• **Task directions**
Retype the listing from the line with "Each image here" to the line with "0.019340, -0.039077, 0.681988]]", both lines included, and leave the pictures out.

• **Material provided**
^^^^

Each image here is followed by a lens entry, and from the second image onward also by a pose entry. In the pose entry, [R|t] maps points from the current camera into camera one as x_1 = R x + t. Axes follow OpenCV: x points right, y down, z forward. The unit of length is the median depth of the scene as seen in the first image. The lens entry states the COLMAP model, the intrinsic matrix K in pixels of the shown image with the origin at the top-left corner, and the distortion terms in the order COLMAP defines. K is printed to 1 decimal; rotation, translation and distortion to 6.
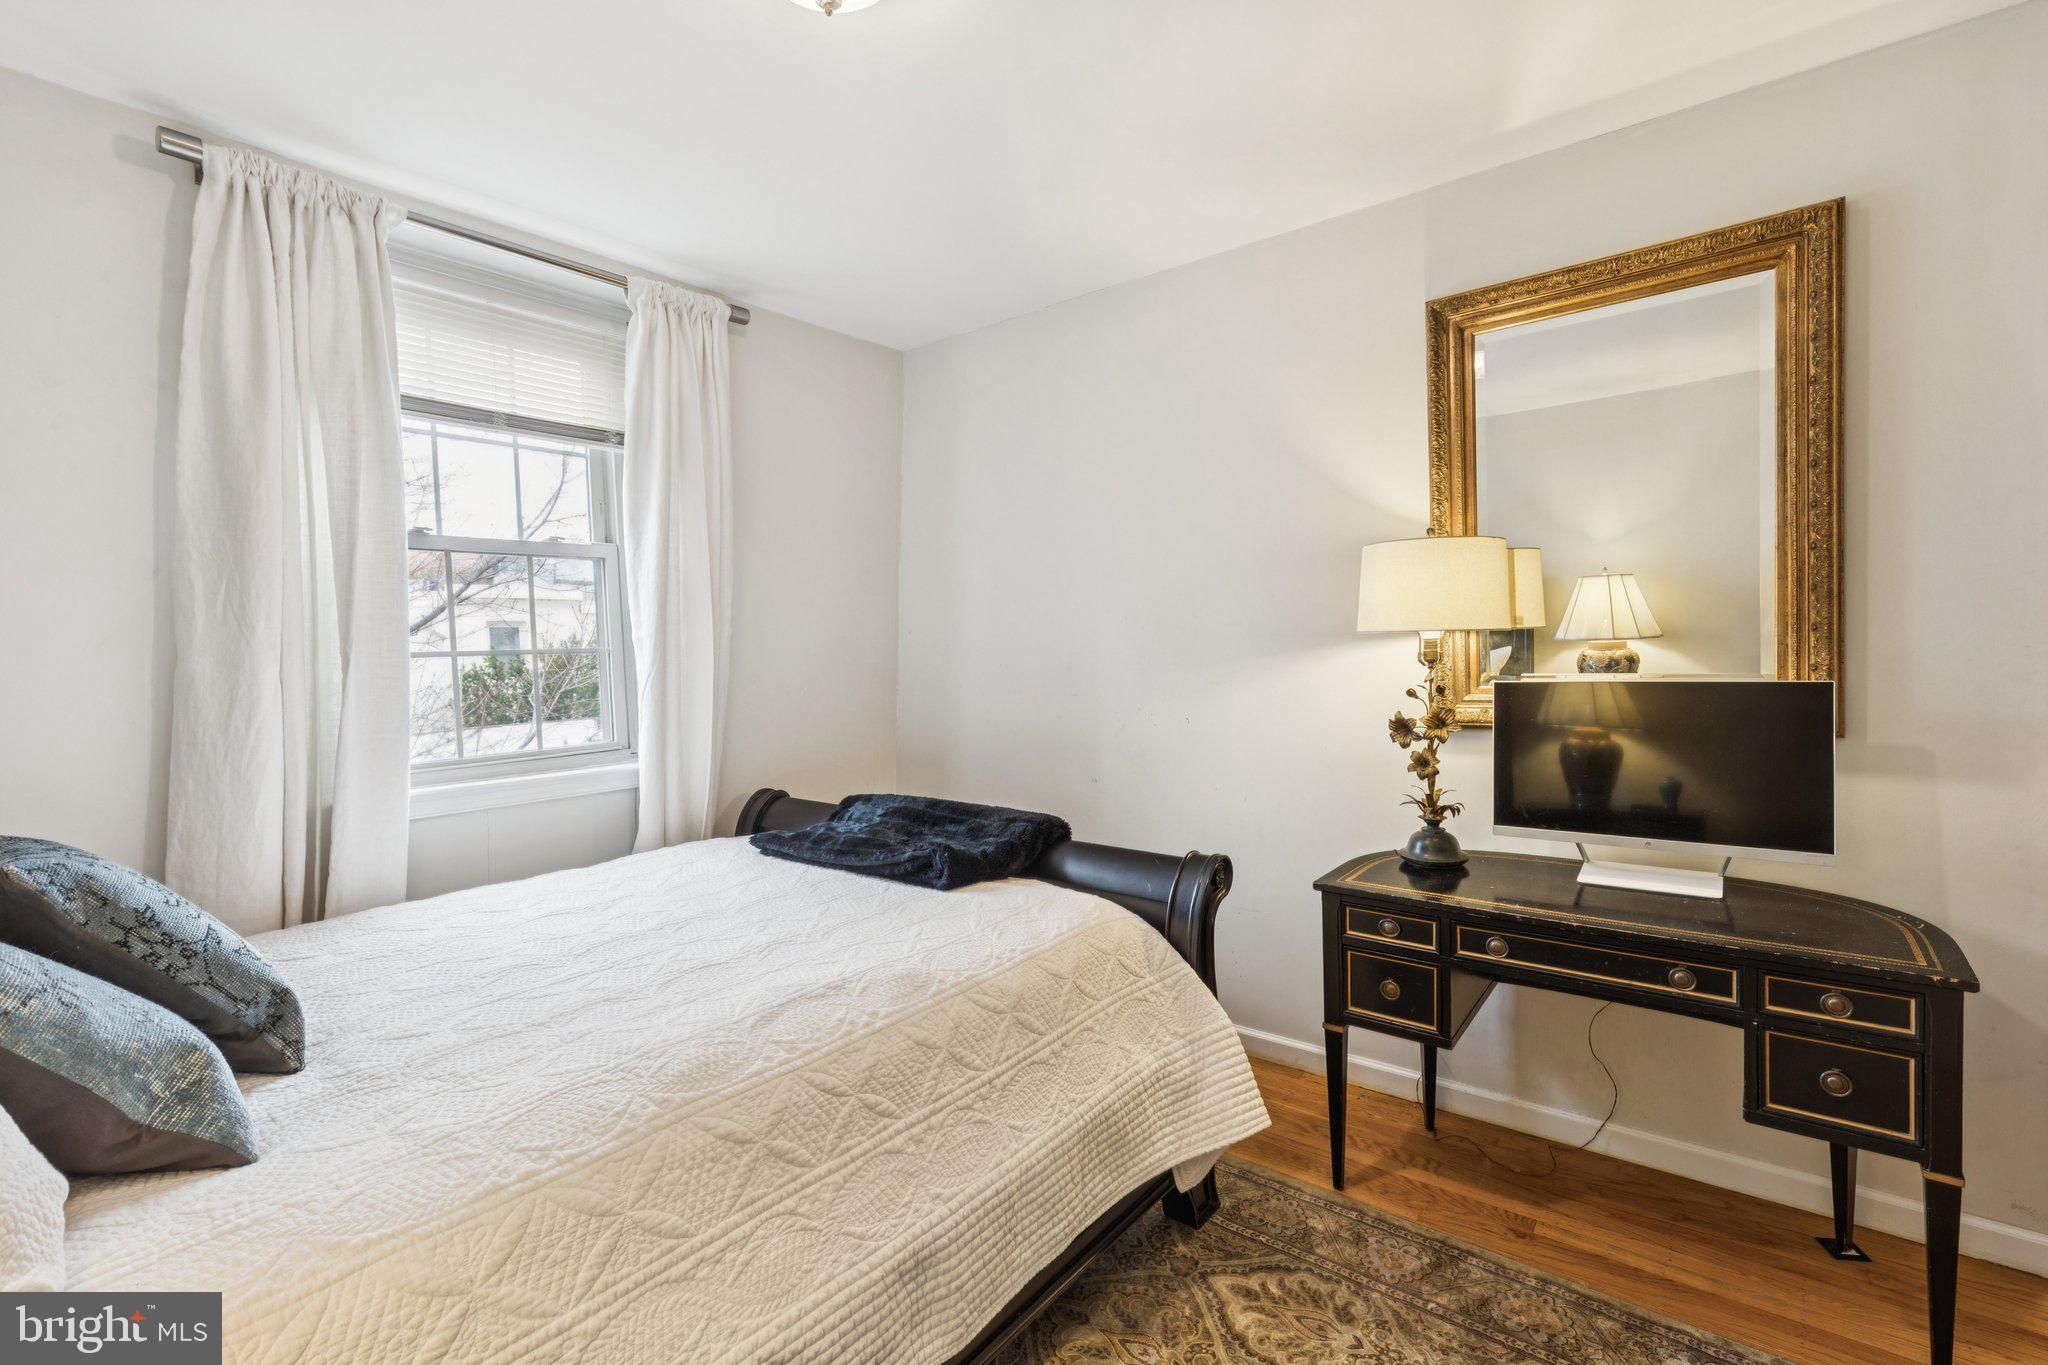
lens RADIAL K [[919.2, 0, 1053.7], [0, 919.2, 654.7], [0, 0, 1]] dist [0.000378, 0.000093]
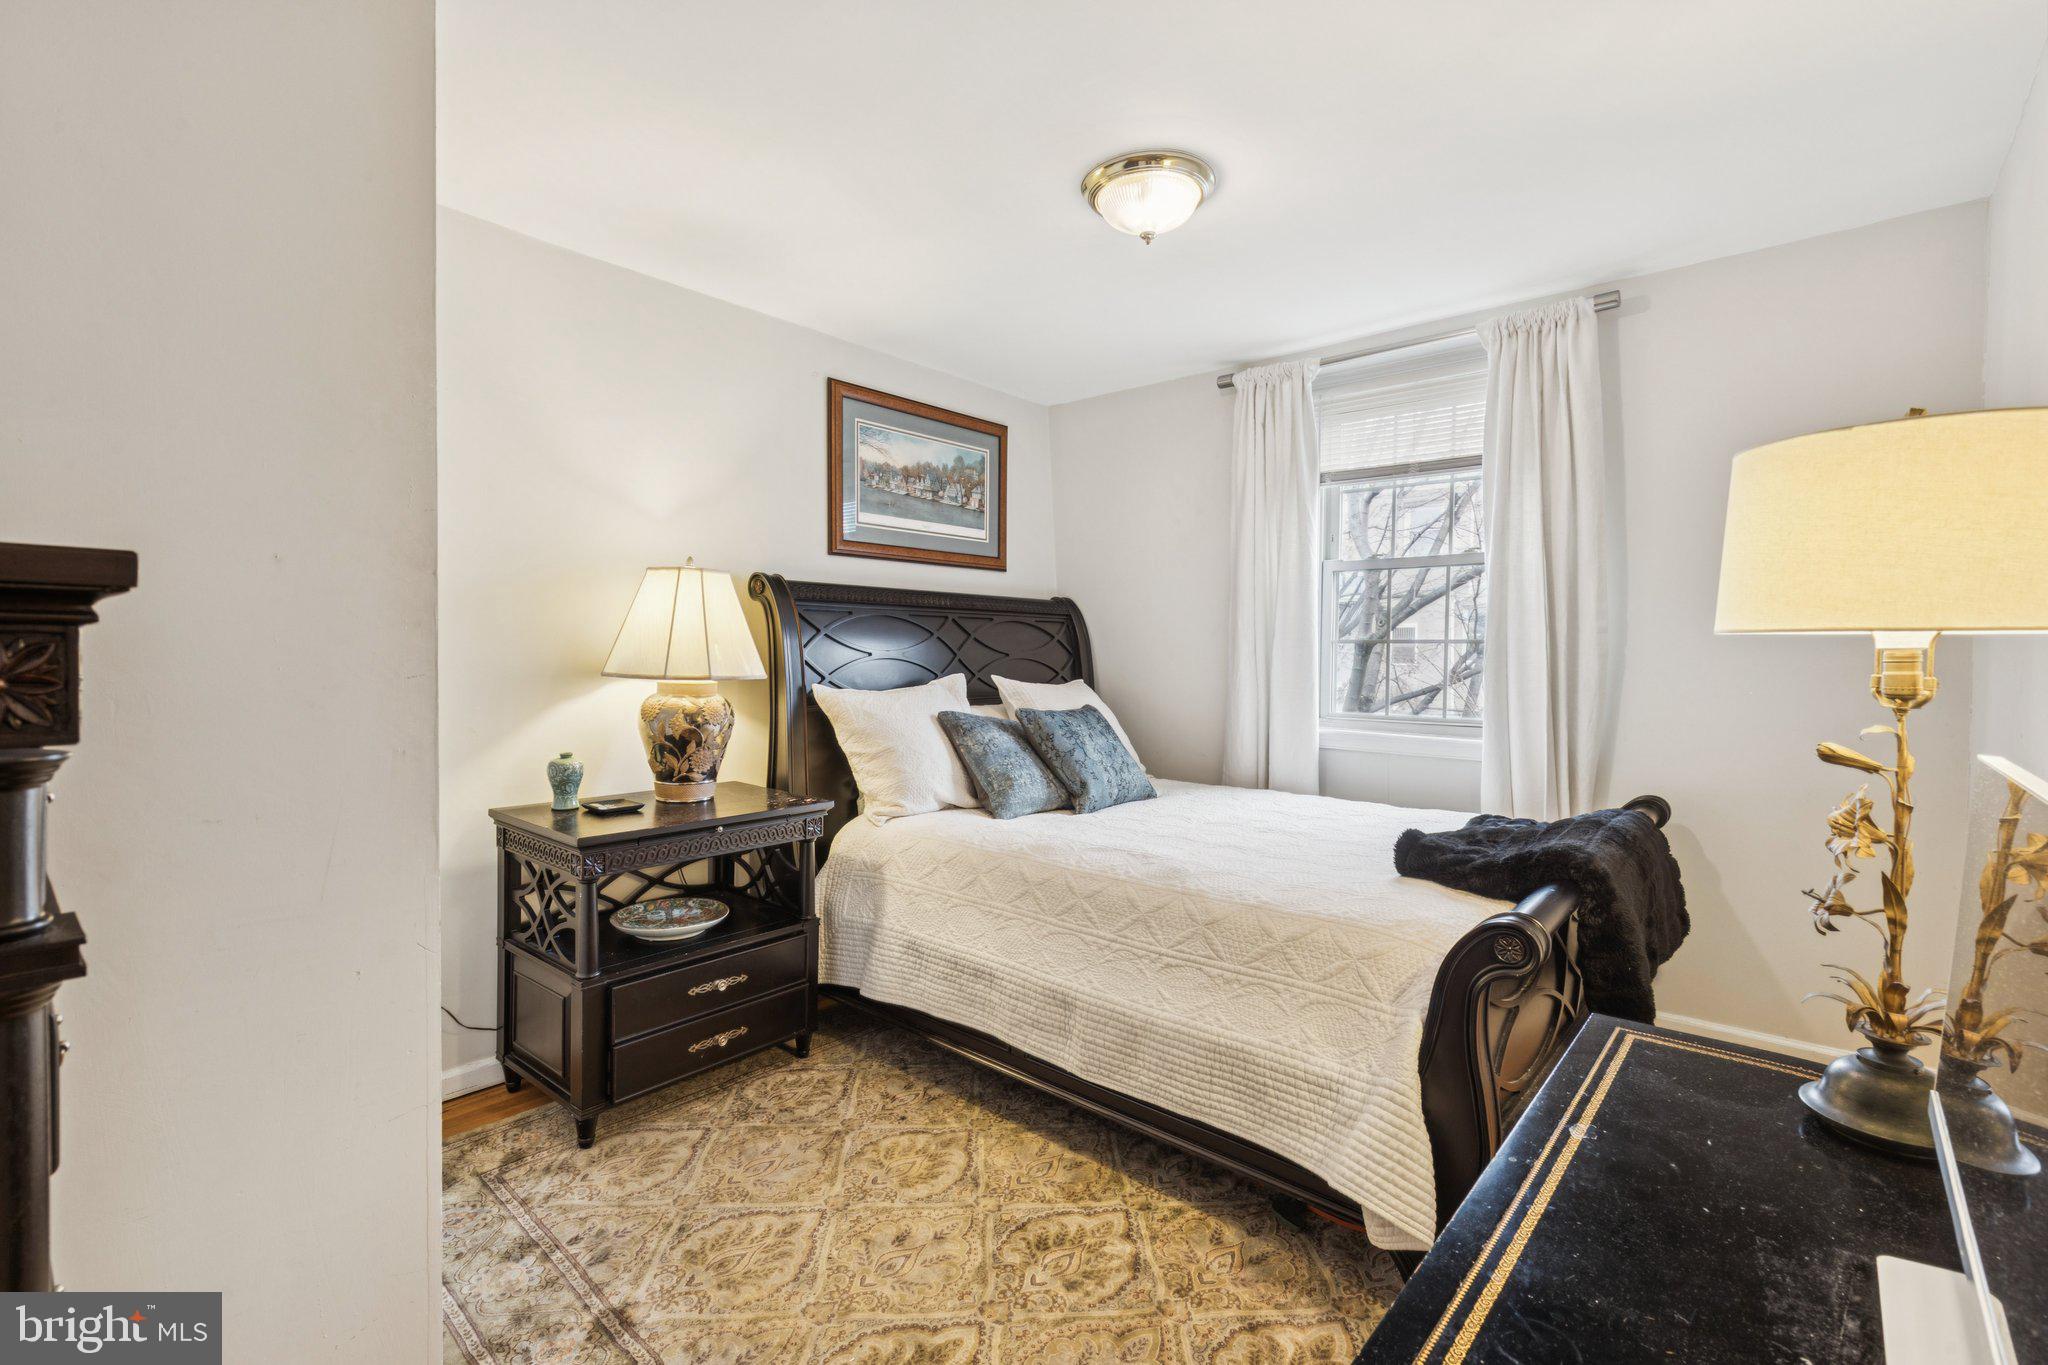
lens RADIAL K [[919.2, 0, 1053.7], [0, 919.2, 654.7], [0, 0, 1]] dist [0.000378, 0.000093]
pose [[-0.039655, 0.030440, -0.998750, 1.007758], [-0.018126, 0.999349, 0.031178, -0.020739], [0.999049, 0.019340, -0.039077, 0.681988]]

^^^^

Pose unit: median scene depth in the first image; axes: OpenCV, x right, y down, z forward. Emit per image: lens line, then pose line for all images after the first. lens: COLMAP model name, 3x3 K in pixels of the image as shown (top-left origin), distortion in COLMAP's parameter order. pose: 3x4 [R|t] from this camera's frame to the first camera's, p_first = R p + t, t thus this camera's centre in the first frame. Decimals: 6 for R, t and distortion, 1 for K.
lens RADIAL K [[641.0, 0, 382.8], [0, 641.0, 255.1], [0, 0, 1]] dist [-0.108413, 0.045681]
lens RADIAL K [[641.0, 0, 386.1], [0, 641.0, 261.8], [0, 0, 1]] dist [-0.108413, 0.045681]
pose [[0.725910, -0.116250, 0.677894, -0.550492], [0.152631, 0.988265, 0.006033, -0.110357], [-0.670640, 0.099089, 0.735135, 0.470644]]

^^^^

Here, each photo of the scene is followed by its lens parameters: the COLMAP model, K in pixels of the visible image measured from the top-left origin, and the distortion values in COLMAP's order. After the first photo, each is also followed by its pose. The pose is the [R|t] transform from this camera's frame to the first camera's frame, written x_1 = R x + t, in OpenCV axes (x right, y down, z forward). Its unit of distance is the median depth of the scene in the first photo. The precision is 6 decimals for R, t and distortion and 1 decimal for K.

^^^^

• **Problem solution**
Each image here is followed by a lens entry, and from the second image onward also by a pose entry. In the pose entry, [R|t] maps points from the current camera into camera one as x_1 = R x + t. Axes follow OpenCV: x points right, y down, z forward. The unit of length is the median depth of the scene as seen in the first image. The lens entry states the COLMAP model, the intrinsic matrix K in pixels of the shown image with the origin at the top-left corner, and the distortion terms in the order COLMAP defines. K is printed to 1 decimal; rotation, translation and distortion to 6.
lens RADIAL K [[919.2, 0, 1053.7], [0, 919.2, 654.7], [0, 0, 1]] dist [0.000378, 0.000093]
lens RADIAL K [[919.2, 0, 1053.7], [0, 919.2, 654.7], [0, 0, 1]] dist [0.000378, 0.000093]
pose [[-0.039655, 0.030440, -0.998750, 1.007758], [-0.018126, 0.999349, 0.031178, -0.020739], [0.999049, 0.019340, -0.039077, 0.681988]]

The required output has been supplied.